> Task statement: What lines in the entries hold the string "enable"? List them.

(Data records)
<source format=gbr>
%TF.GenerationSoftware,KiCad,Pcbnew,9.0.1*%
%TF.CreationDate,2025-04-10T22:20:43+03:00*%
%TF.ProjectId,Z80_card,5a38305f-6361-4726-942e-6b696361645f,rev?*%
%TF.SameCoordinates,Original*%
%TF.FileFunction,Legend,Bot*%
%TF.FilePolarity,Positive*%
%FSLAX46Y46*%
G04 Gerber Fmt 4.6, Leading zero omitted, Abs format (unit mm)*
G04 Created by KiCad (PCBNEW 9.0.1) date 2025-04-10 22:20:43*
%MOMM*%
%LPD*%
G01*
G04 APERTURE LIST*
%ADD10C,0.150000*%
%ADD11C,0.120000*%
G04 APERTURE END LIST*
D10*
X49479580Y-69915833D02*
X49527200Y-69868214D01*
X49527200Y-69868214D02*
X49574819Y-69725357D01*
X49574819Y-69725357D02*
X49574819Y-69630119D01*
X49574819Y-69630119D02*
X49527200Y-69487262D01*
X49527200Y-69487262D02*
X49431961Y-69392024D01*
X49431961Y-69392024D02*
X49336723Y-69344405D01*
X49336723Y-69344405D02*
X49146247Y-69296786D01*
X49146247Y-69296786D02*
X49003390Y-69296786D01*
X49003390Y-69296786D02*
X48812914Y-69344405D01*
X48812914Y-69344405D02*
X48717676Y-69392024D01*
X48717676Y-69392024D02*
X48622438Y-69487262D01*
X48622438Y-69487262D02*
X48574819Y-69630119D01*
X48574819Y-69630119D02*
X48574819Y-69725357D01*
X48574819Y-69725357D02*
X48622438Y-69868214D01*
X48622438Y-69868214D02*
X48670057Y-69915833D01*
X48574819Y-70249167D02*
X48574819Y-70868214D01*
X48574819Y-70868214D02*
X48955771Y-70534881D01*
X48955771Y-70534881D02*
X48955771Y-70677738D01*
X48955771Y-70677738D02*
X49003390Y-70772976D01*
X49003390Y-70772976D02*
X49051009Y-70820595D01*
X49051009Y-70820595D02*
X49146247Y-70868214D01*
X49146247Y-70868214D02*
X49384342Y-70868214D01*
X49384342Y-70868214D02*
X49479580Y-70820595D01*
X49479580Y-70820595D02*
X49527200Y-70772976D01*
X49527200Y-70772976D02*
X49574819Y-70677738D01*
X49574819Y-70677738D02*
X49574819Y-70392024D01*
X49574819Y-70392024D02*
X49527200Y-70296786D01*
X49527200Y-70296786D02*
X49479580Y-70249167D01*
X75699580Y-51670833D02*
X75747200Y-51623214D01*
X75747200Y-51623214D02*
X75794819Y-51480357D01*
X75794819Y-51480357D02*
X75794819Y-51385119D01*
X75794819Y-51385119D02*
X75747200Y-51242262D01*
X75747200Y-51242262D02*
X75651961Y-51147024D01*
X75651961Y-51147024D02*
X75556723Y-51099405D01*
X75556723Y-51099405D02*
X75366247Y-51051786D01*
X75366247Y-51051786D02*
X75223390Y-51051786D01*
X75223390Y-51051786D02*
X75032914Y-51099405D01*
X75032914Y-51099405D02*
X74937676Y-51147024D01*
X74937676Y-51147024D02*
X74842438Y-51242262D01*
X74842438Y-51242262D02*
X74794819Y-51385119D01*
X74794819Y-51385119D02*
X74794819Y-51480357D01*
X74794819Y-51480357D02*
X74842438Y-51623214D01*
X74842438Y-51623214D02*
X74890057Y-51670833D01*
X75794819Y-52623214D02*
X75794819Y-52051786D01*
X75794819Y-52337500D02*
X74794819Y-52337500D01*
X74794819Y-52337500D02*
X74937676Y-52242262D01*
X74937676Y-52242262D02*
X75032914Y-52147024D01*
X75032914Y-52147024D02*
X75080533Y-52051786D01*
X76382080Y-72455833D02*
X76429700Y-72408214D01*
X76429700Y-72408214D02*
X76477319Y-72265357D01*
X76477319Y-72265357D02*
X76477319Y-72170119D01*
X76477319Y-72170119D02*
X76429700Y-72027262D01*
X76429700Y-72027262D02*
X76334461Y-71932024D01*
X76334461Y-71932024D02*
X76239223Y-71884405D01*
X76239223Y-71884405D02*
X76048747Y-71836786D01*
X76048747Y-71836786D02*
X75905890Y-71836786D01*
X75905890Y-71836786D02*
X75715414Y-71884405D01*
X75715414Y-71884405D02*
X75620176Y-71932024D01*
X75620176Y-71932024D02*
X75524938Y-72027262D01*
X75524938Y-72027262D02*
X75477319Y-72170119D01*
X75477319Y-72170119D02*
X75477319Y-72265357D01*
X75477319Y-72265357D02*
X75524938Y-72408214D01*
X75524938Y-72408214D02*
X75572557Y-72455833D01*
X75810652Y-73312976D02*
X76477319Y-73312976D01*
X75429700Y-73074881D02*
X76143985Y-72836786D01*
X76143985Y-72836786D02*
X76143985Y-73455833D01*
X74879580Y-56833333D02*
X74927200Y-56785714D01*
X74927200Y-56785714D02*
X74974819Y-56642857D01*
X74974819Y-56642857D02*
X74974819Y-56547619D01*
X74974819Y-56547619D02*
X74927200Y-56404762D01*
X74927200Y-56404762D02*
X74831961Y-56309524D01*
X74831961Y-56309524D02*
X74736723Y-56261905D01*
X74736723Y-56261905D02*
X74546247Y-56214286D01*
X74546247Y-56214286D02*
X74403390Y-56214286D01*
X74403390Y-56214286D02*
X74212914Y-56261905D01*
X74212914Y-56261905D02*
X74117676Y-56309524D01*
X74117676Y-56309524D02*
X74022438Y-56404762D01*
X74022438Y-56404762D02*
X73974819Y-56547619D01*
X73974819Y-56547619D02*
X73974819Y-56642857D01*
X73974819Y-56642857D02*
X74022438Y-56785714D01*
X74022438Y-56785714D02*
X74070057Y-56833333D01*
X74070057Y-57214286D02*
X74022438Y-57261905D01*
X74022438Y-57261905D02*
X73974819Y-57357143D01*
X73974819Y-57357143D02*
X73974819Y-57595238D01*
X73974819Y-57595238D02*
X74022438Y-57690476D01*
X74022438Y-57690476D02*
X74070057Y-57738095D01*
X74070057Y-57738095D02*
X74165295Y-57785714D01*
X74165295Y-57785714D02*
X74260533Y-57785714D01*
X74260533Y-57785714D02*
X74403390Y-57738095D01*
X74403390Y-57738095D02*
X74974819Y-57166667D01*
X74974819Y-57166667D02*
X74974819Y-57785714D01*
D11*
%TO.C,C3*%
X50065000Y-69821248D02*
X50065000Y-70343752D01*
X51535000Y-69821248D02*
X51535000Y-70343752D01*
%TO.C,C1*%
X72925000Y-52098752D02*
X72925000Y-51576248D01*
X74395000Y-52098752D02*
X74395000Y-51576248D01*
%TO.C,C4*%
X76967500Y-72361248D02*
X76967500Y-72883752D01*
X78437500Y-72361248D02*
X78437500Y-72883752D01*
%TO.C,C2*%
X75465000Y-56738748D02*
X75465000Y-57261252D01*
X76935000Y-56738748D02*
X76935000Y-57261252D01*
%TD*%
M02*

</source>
...
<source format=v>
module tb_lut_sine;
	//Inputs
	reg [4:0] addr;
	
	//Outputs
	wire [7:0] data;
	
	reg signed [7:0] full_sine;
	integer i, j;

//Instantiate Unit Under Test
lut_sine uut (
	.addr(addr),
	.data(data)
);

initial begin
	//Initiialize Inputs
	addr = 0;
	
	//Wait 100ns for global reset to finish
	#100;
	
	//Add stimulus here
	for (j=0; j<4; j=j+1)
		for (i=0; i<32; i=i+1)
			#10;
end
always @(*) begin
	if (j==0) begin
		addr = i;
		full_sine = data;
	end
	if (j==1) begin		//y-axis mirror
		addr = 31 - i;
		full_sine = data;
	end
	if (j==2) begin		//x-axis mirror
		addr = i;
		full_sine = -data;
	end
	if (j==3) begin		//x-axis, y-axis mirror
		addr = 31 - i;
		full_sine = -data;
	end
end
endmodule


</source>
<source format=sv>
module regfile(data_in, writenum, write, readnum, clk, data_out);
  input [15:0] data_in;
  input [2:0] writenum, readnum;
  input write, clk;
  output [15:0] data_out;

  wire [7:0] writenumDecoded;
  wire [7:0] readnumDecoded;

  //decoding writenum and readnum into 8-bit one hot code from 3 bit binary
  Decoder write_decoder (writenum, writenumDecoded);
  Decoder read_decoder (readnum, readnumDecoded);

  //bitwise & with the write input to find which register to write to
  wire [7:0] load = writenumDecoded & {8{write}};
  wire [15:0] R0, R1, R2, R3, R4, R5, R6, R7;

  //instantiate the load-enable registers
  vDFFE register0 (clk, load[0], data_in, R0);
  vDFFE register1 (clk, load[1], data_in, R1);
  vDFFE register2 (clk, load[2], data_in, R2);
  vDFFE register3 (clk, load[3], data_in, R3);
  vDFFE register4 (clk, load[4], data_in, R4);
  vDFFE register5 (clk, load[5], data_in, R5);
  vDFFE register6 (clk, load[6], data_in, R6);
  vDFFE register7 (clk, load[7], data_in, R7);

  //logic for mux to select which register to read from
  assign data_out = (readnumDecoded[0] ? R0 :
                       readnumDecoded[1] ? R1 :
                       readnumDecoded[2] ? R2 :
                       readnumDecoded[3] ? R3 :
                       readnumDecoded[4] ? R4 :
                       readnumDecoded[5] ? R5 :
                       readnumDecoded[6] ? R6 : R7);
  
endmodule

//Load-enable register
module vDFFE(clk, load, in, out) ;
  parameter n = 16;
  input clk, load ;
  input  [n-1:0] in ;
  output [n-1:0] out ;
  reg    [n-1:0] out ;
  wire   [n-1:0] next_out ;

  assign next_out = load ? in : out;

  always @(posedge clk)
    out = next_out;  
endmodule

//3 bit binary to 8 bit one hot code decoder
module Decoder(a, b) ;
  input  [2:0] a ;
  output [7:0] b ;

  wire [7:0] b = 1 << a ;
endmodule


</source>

> Solution to this task:
  //instantiate the load-enable registers
//Load-enable register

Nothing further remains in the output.